▶ _Data for review_
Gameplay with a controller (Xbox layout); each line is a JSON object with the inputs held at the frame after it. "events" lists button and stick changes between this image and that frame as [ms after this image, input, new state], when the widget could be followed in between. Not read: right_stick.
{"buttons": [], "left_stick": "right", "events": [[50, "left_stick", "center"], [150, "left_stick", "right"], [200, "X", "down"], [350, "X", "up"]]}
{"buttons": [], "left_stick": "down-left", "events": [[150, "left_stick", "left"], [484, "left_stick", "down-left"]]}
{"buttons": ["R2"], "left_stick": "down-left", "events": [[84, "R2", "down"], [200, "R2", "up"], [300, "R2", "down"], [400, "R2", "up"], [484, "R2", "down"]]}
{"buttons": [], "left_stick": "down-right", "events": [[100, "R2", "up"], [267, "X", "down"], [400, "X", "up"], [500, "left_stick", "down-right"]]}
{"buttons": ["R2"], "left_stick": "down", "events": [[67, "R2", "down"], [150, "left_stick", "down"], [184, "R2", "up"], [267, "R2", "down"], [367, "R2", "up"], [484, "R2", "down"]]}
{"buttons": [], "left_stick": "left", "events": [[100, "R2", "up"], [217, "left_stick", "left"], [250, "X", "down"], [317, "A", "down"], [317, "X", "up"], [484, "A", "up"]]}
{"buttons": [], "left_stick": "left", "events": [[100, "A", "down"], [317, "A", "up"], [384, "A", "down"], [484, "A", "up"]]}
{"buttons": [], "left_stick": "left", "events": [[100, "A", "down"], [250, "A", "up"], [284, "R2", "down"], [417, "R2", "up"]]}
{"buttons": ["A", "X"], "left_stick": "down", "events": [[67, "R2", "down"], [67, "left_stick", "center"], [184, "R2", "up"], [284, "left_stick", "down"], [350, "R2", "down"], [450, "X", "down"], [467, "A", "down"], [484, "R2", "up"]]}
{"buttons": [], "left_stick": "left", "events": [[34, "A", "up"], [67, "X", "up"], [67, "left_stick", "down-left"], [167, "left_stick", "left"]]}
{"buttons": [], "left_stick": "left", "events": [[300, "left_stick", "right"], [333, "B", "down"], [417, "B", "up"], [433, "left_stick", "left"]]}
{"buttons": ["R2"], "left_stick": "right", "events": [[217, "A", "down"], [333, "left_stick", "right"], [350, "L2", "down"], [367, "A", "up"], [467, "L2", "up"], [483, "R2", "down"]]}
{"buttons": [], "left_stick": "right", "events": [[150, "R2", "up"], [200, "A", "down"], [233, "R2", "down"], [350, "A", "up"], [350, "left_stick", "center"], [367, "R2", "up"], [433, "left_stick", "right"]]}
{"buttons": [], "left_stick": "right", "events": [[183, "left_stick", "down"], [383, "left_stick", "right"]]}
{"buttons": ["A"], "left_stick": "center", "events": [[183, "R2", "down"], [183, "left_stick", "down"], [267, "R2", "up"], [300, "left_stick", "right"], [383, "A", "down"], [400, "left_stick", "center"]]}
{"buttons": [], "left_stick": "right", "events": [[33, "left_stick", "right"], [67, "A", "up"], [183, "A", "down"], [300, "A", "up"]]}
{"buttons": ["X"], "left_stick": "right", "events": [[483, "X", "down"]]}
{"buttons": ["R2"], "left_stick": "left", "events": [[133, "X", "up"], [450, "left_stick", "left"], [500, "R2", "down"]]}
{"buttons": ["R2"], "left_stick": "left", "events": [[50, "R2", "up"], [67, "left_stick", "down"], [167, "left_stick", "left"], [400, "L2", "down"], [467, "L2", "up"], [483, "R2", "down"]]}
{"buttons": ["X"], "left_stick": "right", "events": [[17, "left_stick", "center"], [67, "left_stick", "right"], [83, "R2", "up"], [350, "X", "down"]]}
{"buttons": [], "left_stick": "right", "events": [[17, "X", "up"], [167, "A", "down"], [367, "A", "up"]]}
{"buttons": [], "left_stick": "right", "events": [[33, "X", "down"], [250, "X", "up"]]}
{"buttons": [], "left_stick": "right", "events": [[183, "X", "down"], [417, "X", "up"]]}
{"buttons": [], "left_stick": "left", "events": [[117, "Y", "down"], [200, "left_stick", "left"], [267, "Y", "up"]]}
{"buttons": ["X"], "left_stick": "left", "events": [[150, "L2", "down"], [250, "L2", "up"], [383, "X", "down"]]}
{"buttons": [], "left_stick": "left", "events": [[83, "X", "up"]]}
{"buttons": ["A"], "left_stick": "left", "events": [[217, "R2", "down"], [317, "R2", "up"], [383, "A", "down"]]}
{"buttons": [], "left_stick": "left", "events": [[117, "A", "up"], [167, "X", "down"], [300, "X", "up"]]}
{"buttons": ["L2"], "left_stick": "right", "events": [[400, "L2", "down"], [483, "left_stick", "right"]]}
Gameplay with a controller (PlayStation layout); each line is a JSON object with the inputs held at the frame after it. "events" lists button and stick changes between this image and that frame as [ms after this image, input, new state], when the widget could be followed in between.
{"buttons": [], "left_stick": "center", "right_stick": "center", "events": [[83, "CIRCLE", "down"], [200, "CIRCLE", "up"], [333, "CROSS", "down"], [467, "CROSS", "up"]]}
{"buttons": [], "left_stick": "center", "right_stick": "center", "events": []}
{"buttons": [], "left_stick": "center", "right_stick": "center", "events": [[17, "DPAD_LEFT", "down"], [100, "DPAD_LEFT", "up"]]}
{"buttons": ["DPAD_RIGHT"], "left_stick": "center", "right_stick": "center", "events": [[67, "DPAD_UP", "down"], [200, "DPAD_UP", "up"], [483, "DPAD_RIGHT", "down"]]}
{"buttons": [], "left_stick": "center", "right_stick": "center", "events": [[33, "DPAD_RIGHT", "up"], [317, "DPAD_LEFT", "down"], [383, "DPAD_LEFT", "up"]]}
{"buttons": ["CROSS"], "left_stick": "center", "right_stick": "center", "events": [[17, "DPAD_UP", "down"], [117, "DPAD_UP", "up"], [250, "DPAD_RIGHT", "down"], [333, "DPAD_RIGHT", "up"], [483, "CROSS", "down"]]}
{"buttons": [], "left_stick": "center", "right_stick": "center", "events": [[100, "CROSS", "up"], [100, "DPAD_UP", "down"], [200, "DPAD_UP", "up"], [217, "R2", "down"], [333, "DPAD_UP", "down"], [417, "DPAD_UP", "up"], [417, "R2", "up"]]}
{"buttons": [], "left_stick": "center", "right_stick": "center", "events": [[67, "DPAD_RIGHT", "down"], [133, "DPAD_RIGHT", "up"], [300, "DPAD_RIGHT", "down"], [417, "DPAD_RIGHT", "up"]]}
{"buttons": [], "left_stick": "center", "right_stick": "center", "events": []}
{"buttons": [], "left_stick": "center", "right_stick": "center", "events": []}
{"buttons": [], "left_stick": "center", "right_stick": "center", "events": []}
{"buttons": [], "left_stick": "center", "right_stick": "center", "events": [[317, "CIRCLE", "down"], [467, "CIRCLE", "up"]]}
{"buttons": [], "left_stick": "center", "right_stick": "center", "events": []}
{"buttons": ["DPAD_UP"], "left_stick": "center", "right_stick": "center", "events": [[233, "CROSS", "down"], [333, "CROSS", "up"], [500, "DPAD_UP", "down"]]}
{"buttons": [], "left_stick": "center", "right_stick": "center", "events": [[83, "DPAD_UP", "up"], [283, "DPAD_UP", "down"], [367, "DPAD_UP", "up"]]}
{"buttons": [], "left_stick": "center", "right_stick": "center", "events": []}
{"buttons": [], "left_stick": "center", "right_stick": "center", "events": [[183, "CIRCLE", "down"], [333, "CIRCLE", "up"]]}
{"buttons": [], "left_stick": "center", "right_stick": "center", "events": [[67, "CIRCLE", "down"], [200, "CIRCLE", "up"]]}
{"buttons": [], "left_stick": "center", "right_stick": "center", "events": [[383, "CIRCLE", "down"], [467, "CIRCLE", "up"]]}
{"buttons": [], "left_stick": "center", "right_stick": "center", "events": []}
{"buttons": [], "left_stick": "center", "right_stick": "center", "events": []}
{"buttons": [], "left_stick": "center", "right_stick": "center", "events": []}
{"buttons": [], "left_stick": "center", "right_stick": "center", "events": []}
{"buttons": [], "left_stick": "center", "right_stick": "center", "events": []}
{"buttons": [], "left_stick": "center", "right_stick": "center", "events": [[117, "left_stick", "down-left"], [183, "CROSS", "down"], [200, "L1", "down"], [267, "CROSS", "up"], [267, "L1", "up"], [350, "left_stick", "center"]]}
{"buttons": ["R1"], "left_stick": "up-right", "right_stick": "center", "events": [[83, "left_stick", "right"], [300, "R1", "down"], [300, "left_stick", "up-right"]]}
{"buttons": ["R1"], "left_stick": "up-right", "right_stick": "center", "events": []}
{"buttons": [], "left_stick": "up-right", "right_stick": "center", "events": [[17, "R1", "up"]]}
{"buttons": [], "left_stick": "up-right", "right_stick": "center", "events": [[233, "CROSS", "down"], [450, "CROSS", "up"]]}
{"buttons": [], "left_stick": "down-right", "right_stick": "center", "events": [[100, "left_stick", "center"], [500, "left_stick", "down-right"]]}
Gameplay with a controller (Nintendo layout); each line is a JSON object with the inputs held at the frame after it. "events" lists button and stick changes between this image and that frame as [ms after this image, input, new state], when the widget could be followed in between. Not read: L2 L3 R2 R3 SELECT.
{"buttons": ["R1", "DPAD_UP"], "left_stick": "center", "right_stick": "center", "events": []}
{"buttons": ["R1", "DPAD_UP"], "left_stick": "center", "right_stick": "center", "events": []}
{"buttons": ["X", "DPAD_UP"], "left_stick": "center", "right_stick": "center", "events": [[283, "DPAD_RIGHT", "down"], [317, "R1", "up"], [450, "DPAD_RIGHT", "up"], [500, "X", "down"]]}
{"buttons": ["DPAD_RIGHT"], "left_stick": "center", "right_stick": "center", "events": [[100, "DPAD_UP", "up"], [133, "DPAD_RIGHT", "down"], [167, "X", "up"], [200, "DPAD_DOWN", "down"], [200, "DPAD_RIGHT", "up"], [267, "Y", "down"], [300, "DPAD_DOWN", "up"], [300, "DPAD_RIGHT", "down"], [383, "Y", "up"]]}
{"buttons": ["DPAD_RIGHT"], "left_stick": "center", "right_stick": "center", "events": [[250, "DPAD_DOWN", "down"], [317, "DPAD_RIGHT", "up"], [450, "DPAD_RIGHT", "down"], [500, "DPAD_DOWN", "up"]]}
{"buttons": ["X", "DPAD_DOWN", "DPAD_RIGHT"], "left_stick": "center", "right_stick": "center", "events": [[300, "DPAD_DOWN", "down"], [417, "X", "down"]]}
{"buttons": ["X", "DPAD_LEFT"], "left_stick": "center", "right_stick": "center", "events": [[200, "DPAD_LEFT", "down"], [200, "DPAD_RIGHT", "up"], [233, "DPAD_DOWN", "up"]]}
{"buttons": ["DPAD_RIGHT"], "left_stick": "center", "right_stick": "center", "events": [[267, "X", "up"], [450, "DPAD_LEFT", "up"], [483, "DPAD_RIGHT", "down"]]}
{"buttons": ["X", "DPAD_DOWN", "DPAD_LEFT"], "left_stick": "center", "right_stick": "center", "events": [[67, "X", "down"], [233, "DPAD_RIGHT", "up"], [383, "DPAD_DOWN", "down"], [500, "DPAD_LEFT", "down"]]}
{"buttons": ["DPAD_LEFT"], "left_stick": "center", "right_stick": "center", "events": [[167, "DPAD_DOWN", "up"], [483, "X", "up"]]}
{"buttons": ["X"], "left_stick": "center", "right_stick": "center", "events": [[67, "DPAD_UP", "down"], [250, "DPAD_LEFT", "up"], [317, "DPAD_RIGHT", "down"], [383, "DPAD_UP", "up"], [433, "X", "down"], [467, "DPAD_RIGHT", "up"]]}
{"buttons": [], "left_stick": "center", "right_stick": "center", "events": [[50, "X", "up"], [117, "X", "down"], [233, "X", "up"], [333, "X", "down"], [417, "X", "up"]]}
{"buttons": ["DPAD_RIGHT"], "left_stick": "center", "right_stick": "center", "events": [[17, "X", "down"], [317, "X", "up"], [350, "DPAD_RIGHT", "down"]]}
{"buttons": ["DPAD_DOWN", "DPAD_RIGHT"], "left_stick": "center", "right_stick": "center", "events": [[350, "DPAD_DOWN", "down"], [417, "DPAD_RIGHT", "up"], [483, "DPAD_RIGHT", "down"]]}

▶ _Task to carry out_
How many lines in the records hold the string "CIRCLE"? Reply with the number only.

▶ _Answer area_
5